By Michael Broihier
With Gatewood Galbraith’s passing last week we have lost not only a colorful and intelligent political voice but one of only a few men of conscience willing to stand for political office. Almost everyone knew Galbraith better than I, but few have written about what his passing means to the body politic, happier to recount funny stories about Kentucky’s “perennial candidate” or highlight his advocacy of the legalization of both hemp and marijuana and thereby, either consciously or subconsciously, diminishing his importance.
Willie Nelson thrown in for good measure.
The most important role Galbraith played was that of the lone voice in the wilderness or, better yet, the slave whose role in Roman Triumphs was to whisper in the conqueror’s ear that he was mortal and that all glory was fleeting. Though he rarely whispered, Galbraith’s message was the same: that we are fools if we think that the freedom and bounty we enjoy as Americans are permanent. And though he was an advocate for the legalization of pot, it served more as a foil for his arguments about infringements on our civil liberties when he would rhetorically ask, “Did our forefathers’ generation hit the beaches of Normandy and Iwo Jima so that we would have to pee in a cup to hold a job in America?”

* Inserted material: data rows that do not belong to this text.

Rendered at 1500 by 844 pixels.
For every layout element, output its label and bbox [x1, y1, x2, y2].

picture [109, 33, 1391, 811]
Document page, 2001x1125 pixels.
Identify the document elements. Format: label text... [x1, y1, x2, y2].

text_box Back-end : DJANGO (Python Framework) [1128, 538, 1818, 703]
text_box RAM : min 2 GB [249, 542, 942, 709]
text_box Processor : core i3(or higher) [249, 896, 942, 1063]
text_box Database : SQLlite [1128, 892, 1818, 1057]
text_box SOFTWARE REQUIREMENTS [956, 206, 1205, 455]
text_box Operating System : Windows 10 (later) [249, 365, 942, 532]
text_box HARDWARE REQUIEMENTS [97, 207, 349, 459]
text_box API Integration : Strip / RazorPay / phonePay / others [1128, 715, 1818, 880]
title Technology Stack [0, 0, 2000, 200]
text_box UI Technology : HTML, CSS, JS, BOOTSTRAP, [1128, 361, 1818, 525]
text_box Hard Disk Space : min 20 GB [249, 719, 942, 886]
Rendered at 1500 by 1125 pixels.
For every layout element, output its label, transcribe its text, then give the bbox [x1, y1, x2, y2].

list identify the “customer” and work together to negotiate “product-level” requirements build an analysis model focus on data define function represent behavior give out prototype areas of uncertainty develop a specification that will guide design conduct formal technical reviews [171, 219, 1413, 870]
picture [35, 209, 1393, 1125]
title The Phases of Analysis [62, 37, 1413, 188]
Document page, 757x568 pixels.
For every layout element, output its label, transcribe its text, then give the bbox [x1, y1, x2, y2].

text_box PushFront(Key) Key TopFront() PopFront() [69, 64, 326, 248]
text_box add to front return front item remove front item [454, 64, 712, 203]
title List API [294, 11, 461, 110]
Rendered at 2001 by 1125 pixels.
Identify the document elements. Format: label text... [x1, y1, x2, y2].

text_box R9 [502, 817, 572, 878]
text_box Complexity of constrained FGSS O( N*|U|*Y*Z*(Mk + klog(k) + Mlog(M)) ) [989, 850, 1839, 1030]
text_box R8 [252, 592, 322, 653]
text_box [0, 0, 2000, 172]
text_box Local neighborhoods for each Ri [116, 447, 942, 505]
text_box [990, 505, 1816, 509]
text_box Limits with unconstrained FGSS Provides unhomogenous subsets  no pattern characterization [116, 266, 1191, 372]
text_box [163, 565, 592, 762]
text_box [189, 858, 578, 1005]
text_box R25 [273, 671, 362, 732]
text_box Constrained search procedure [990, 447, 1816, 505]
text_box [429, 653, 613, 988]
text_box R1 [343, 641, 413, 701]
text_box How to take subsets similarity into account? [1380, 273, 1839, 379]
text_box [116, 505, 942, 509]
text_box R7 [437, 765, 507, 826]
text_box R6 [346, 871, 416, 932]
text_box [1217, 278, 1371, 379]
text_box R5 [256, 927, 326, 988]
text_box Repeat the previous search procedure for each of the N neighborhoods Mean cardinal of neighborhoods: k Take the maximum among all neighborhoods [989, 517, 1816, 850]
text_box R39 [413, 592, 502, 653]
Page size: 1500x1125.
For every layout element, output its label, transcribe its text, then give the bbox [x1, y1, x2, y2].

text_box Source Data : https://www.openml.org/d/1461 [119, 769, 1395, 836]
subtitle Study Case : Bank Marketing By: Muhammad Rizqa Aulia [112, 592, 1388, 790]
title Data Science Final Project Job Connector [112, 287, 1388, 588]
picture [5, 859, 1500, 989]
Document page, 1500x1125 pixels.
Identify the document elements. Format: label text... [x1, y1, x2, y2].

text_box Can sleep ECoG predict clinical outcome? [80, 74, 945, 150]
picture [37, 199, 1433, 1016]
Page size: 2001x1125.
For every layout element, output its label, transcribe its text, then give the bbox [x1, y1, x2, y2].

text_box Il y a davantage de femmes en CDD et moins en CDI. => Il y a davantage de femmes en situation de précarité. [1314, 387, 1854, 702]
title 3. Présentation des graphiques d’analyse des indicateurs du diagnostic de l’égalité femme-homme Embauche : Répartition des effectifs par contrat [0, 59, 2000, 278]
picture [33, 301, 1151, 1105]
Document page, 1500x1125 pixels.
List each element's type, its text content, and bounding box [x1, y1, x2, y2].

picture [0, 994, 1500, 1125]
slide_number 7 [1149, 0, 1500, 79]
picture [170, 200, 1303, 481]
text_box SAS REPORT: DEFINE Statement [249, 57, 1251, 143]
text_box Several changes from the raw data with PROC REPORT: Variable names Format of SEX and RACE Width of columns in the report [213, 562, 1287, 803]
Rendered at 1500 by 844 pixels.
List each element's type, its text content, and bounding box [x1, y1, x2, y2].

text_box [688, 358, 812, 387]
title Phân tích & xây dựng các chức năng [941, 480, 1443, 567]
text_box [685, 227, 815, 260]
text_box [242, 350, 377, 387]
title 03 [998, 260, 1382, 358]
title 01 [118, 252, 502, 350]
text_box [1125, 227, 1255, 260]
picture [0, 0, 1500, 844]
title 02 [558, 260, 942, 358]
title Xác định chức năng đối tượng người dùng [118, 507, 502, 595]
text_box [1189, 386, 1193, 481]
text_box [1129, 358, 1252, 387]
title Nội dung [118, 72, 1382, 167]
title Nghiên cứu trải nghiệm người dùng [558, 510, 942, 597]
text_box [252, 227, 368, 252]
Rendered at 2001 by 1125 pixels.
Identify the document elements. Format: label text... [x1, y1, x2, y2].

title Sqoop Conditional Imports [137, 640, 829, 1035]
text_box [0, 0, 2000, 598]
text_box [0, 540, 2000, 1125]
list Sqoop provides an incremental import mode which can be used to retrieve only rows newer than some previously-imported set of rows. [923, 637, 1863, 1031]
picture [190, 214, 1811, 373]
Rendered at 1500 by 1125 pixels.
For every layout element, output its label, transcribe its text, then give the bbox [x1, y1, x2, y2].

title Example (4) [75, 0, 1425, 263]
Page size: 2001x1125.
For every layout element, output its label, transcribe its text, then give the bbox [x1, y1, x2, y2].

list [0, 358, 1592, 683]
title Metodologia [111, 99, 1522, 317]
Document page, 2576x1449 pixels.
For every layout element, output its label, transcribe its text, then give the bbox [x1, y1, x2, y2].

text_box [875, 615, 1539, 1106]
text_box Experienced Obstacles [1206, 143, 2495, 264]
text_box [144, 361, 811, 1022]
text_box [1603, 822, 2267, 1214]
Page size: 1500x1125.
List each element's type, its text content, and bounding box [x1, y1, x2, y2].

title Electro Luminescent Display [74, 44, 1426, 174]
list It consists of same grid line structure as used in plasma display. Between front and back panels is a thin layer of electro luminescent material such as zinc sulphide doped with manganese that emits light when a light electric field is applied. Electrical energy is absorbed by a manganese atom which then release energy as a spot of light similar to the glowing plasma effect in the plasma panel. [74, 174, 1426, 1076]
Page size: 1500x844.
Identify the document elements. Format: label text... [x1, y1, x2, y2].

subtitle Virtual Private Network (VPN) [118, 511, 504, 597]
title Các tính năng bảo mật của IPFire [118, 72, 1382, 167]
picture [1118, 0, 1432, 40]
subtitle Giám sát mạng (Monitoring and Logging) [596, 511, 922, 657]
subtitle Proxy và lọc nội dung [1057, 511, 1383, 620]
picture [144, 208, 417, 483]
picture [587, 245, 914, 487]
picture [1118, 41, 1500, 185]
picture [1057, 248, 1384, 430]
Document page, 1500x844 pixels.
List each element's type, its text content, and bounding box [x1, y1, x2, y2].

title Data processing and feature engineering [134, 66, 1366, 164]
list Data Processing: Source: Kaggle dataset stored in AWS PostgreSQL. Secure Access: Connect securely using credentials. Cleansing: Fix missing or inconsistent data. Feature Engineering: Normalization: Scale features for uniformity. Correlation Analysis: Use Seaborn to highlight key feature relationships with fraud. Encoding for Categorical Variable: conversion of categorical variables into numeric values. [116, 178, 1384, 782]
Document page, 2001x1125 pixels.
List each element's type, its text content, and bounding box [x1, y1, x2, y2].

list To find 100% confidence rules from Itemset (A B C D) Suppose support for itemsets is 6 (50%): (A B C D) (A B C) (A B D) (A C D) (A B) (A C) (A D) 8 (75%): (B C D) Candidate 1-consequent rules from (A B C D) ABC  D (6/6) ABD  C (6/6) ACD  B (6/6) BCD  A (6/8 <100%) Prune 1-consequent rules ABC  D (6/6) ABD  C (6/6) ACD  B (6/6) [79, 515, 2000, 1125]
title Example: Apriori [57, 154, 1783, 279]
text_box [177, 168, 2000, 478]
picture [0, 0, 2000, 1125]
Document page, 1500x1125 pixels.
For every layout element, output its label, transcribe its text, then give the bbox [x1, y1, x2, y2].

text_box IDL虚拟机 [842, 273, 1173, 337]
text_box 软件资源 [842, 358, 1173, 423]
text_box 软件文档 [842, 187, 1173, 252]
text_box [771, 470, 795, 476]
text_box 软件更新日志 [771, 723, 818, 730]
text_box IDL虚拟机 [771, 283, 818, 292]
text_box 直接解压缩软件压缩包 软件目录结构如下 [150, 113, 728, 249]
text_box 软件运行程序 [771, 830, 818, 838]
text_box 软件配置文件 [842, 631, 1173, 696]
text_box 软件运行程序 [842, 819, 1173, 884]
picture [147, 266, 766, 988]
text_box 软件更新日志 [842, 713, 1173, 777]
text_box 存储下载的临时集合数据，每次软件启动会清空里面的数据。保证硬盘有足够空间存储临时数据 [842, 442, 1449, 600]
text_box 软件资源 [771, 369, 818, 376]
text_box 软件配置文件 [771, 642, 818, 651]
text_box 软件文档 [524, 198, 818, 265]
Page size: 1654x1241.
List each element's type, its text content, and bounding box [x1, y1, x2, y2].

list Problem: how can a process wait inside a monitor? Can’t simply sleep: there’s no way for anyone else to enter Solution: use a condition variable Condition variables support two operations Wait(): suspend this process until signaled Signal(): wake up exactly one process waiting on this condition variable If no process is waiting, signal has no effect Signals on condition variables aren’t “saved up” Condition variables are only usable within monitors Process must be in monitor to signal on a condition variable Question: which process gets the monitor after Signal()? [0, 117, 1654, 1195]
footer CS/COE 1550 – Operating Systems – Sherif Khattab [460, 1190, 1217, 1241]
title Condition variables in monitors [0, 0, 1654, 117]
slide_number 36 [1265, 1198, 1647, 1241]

A laugh line? No. Galbraith said in his autobiography, The Last Free Man in America Meets the Synthetic Subversion, that that question was how he would describe his political philosophy if he had only 30 seconds to do so, because, in his mind, mandatory drug testing was an assault on our right to privacy and our readiness to surrender a fundamental constitutionally guaranteed right spoke volumes of how far our democracy had devolved.
And in that argument, Galbraith showed both why we wouldn’t elect him but why we loved him. Last month, Salon’s Glenn Greenwald wrote a piece on how dangerously homogenized politics have become, focusing on Rep. Ron Paul’s libertarian policies and lamenting that both right- and left-thinking voters have abandoned issues that should resonate with their philosophies in favor of middle-of-the-road politics as usual and uncharacteristic and un-American bellicosity. Greenwald could have been writing of Galbraith’s continuous campaign against the political status quo when he wrote, “The worst attributes of our political culture — obsession with trivialities, the dominance of horserace ‘reporting, and mindless partisan loyalties — become more pronounced than ever. Meanwhile, the actually consequential acts of the U.S. Government and the permanent power factions that control it — covert endless wars, consolidation of unchecked power, the rapid growth of the Surveillance State and the secrecy regime, massive inequalities in the legal system, continuous transfers of wealth from the disappearing middle class to large corporate conglomerates — drone on with even less attention paid than usual.”
Like Paul, Galbraith was the niggling voice in the back of our minds cultivating seeds of doubt that maybe, just maybe things weren’t as they should be, and the best thing about Galbraith was that he did it with humor, integrity and absolute faith that someday we would realize that our acquiescence to bad leadership was the largest part of the problem.
Galbraith died peacefully in his home last week in Lexington from complications associated with his lifelong asthma affliction. Father, grandfather and conscience of the Commonwealth, the last free man in America died at 64. Gatewood Galbraith, RIP.